Hace años que Diego no jugaba al fútbol. Su vida privada y su adicción mancharon la pelota y su historia más de lo que cualquier humano podría soportar. La “magia” no funcionó para él mismo: dio muchas mas alegrías de las que recibió. Pero también más penas de las que cualquier hijo o padre puede soportar. Abrazó más de lo que se dejó abrazar y muchas veces dijo que “daría la vida” por lograr algo (dirigir la Selección, por ejemplo) cuando casi siempre la vida era el bien que menos cuidaba.
Cada vez que fracasó Diego, fracasó la Argentina.
Igual que los gobiernos que rigen su destino, Diego volvía siempre con la misma receta. Él no tropezaba con la misma piedra: la cabeceaba. Y atrás todos los hinchas-manada, golpeándose con él. Poca humildad, mucha arrogancia. El patrioterismo por encima de la lógica. La pasión que tapó la razón. Y su inigualable don, su recurso más natural, arruinado para siempre por el abuso y la falta de humildad.

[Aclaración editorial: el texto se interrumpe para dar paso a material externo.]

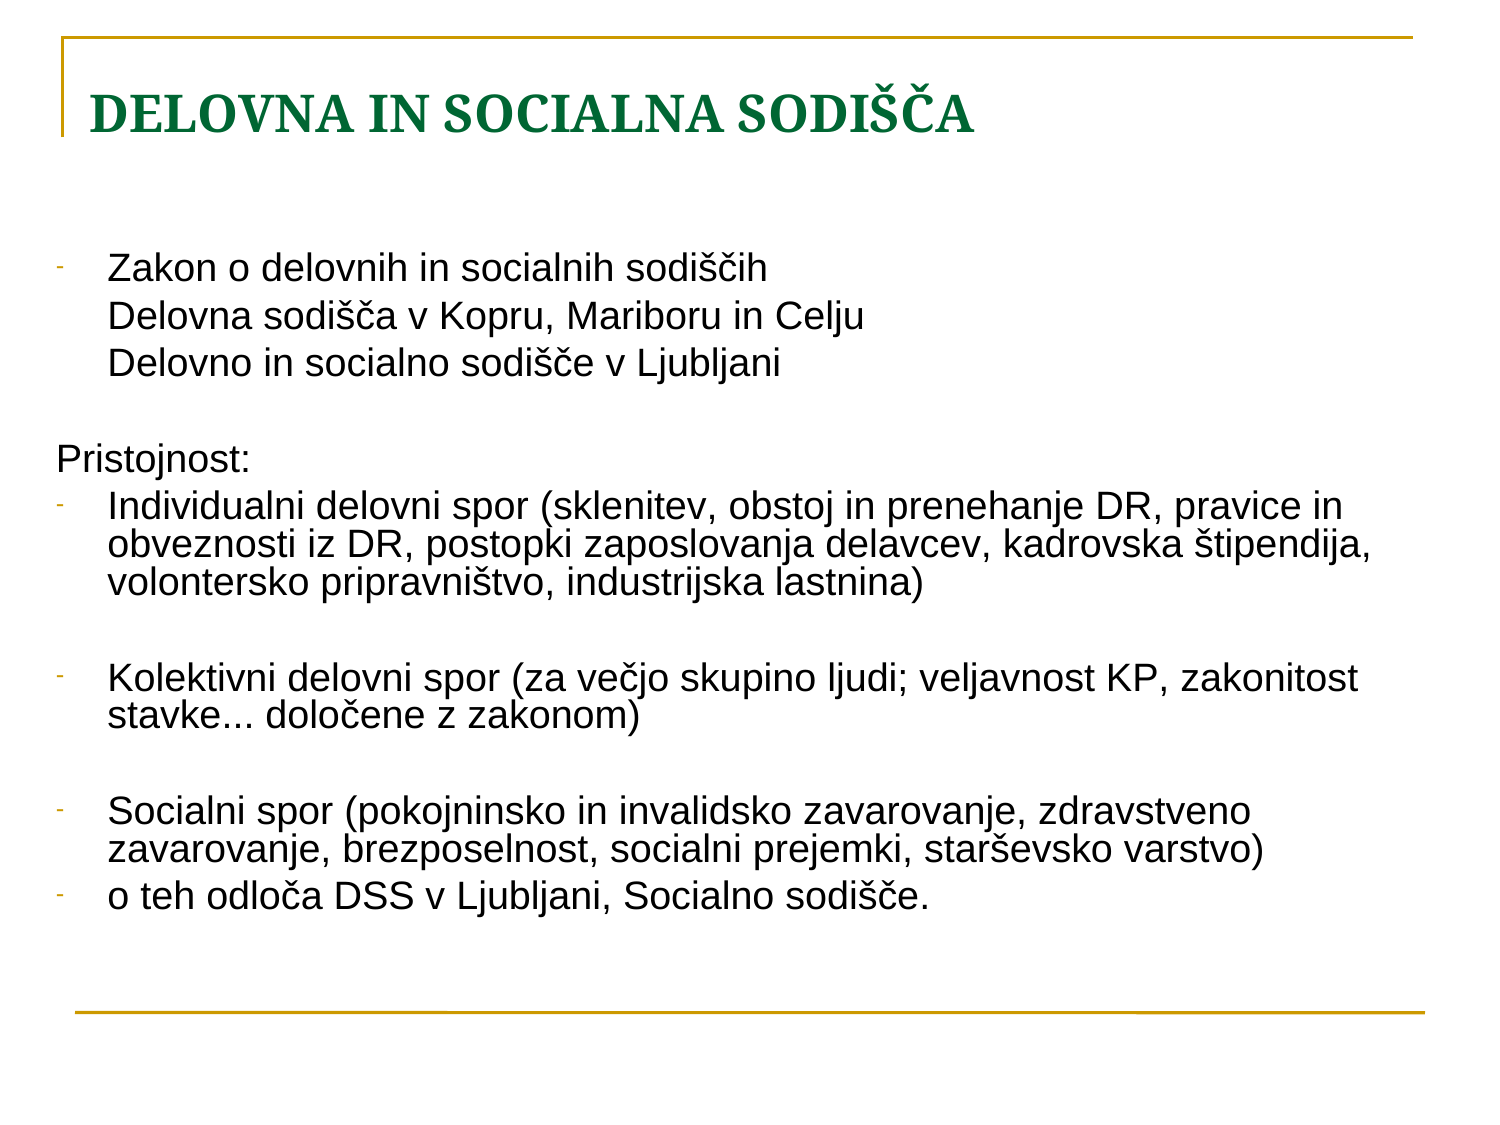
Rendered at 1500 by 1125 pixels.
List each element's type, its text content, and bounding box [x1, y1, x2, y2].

list Zakon o delovnih in socialnih sodiščih Delovna sodišča v Kopru, Mariboru in Celju Delovno in socialno sodišče v Ljubljani Pristojnost: Individualni delovni spor (sklenitev, obstoj in prenehanje DR, pravice in obveznosti iz DR, postopki zaposlovanja delavcev, kadrovska štipendija, volontersko pripravništvo, industrijska lastnina) Kolektivni delovni spor (za večjo skupino ljudi; veljavnost KP, zakonitost stavke... določene z zakonom)‏ Socialni spor (pokojninsko in invalidsko zavarovanje, zdravstveno zavarovanje, brezposelnost, socialni prejemki, starševsko varstvo)‏ o teh odloča DSS v Ljubljani, Socialno sodišče. [41, 243, 1392, 986]
title DELOVNA IN SOCIALNA SODIŠČA [75, 45, 1426, 233]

Cualquier similitud con la Argentina, no es coincidencia.
Borges conocía de ficción y de espejismos, por eso “vió” adónde llevaría el fanatismo de los discursos épicos cuando no están basados en la realidad. No siempre el ciego es el que no puede ver.

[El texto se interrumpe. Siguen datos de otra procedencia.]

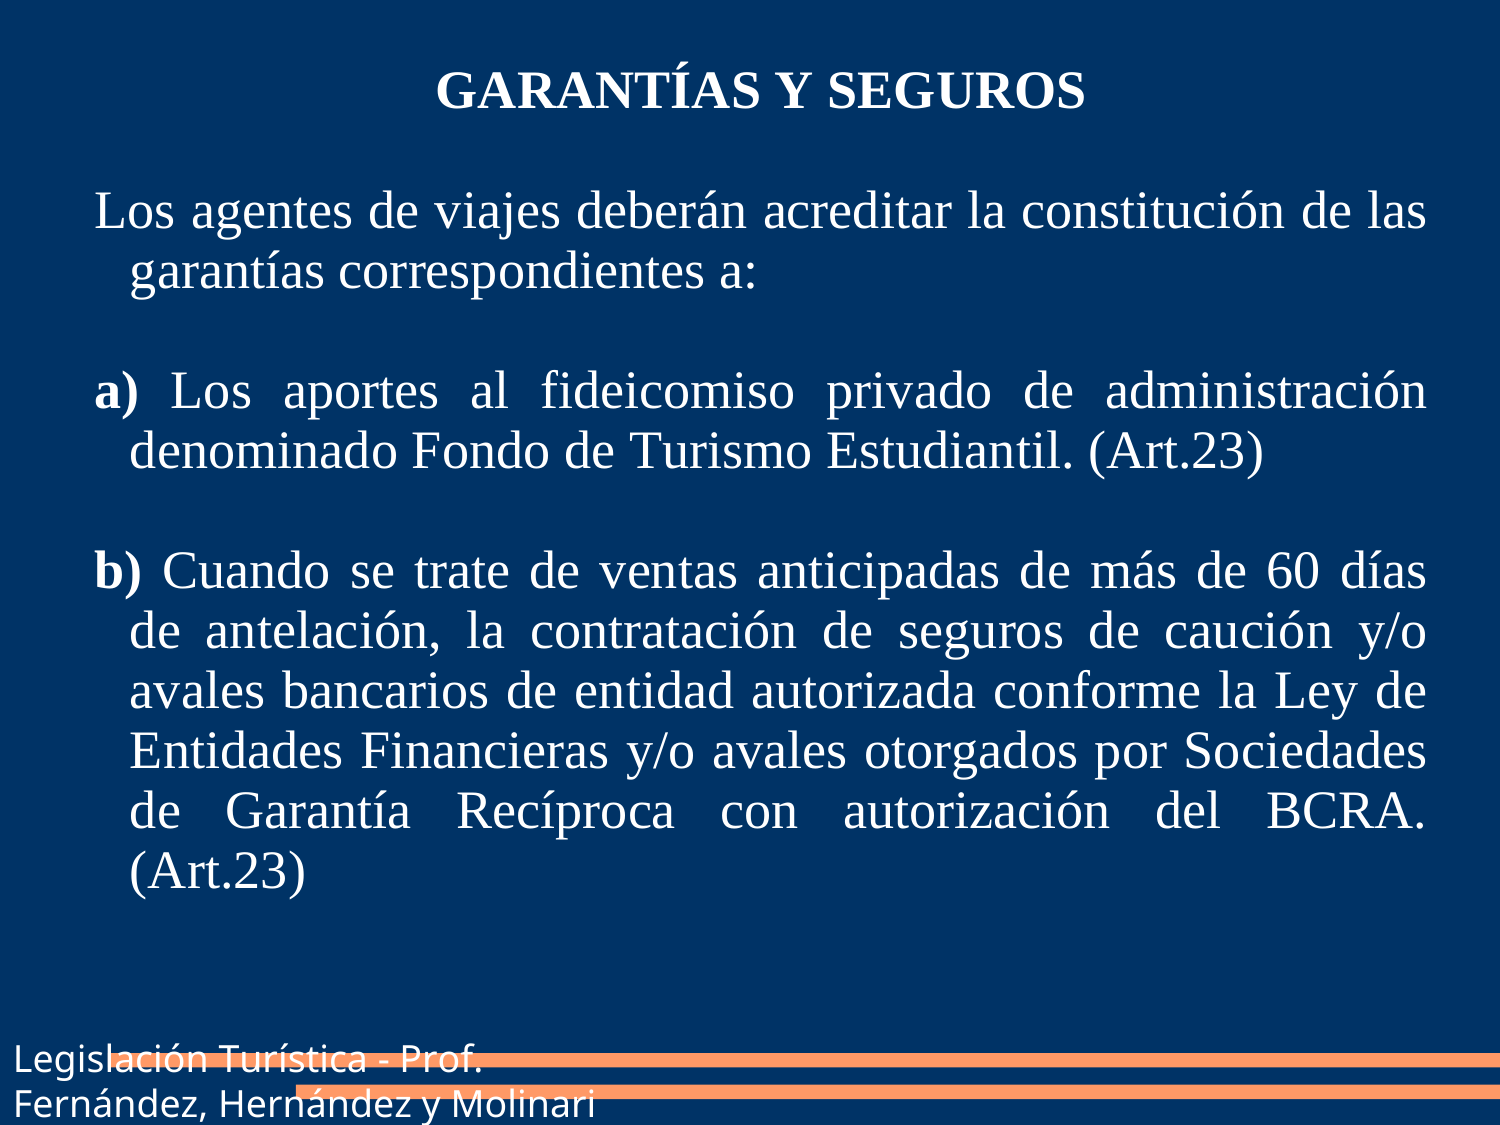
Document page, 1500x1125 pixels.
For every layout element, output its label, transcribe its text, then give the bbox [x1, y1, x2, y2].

subtitle GARANTÍAS Y SEGUROS Los agentes de viajes deberán acreditar la constitución de las garantías correspondientes a: a) Los aportes al fideicomiso privado de administración denominado Fondo de Turismo Estudiantil. (Art.23) b) Cuando se trate de ventas anticipadas de más de 60 días de antelación, la contratación de seguros de caución y/o avales bancarios de entidad autorizada conforme la Ley de Entidades Financieras y/o avales otorgados por Sociedades de Garantía Recíproca con autorización del BCRA. (Art.23) [94, 60, 1430, 966]
footer Legislación Turística - Prof. Fernández, Hernández y Molinari [0, 1027, 697, 1077]
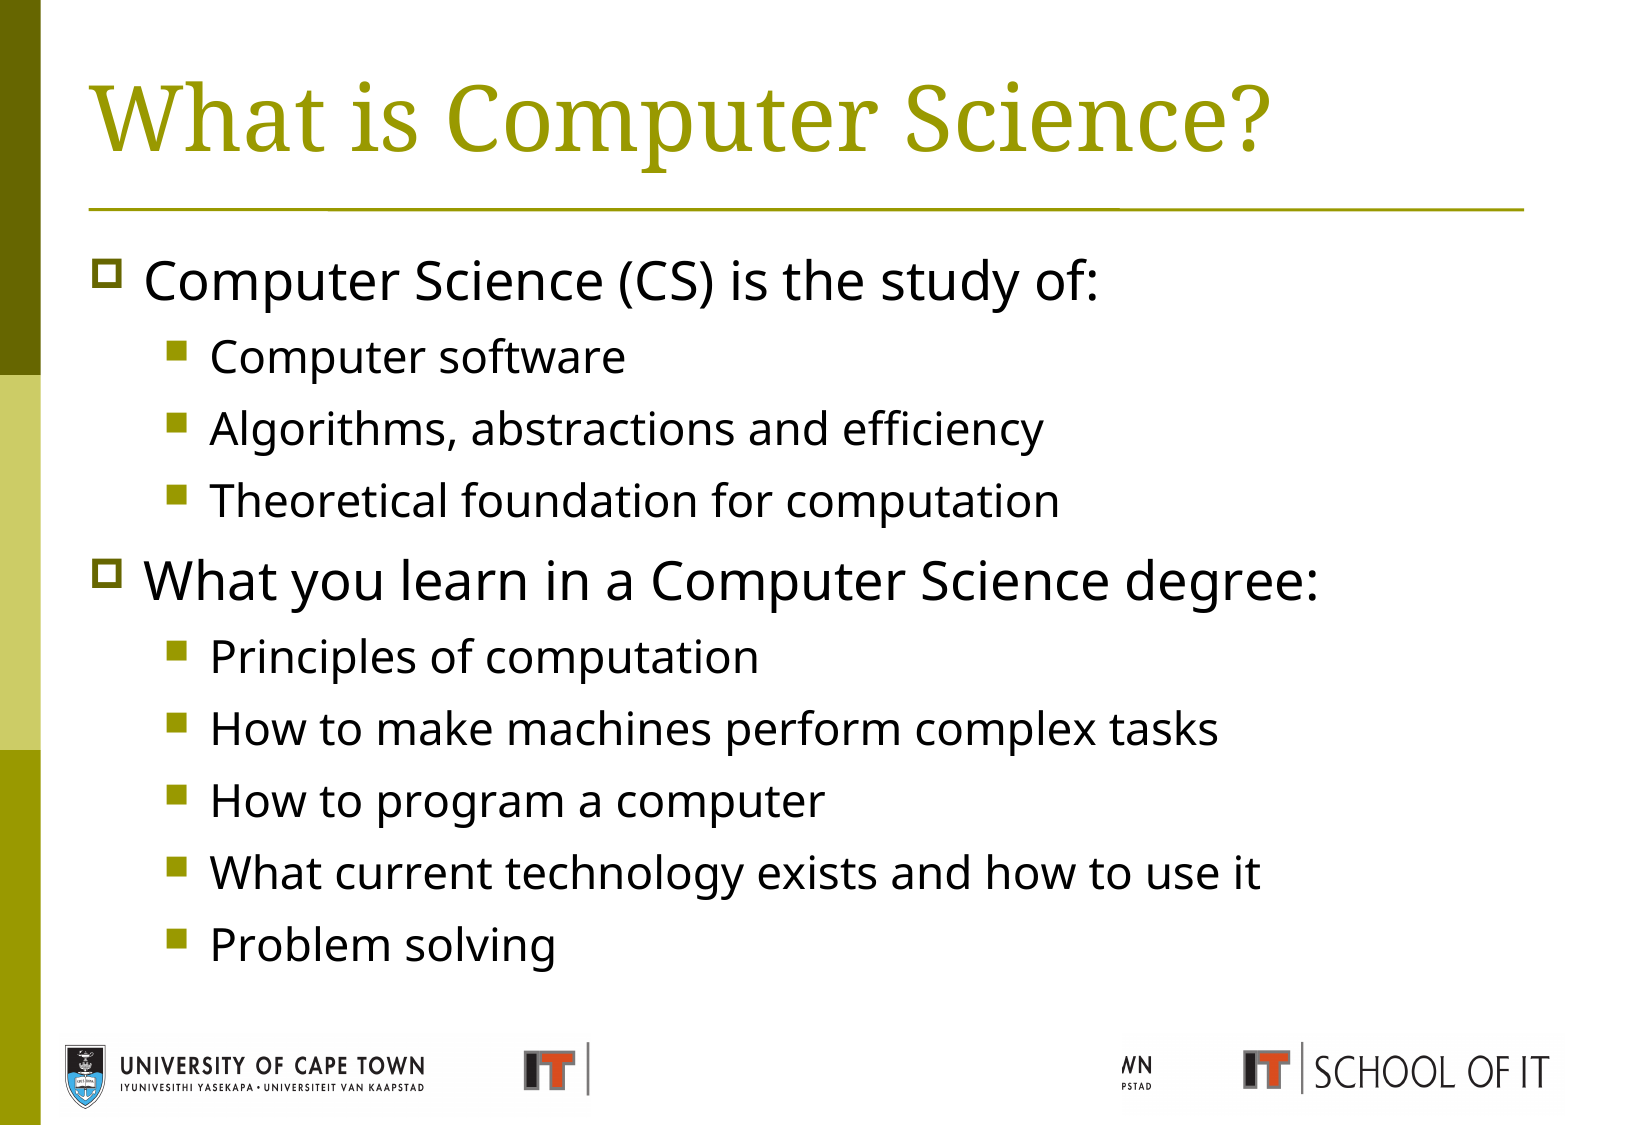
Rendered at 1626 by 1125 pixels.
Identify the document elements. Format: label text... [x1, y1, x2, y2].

title What is Computer Science? [73, 11, 1536, 178]
list Computer Science (CS) is the study of: Computer software Algorithms, abstractions and efficiency Theoretical foundation for computation What you learn in a Computer Science degree: Principles of computation How to make machines perform complex tasks How to program a computer What current technology exists and how to use it Problem solving [73, 233, 1536, 975]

Maradona interpretó siempre a la Argentina populista, la peronista de Perón, como decía él, aunque también la de Néstor y la de Cristina. Diego, como Evita, es intocable, prístino, inmaculado y también un impostor, según de qué lado de la manada-hinchada estén. Pero es él mismo. El Diego Lobo hipnotiza, seduce, domina. No importan ya los fracasos, llegó el momento de endiosarlo pese a ellos.
Fútbol y política son dos partidos que se juegan con los mismos soldados. Por eso los hinchas de Gimnasia se arrodillan frente a él como veneran a Fierro, el otro ídolo, un ladrón que murió en un asalto y es coreado como una leyenda deportiva (?). Tan contradictorio como la imagen de la Virgen de Nuestra Señora de la Abundancia a la que se le rezaba en Villa Fiorito, ese caserío pobre e indigente del sur de Buenos Aires donde lo único que abunda es la carencia.

Maradona llegó a los 60 con todo ese arnés de contradicciones. Apenas podía caminar y hablar. Puertas adentro seguramente vivió un calvario que toda su gloria pública no alcanzaría a redimir. Su corazón aguantó todo pero ya no aguantó más. Zafó de la camorra italiana, de los carteles mexicanos, de las traiciones domésticas, de los chupasangre que hoy lloran, de los detractores que ni siquiera pueden callar por respeto.
Chavista de Chávez, castrista de Fidel, cristinista de Cristina, Diego se “pegó” a los ídolos que lo reflejaban. Es más, si no hubiera sido “tan” Maradona, hasta podría haber probado con ser presidente. Condiciones populistas no le faltaban. Y circo tampoco. Ser un héroe popular asegura amor y odio y ambos, presencia. Siempre hay que estar marcando de qué lado Maradona de la vida se está.
En el día de su muerte, medio país sube videos con su gesta. La otra mitad, hace memes con su muerte.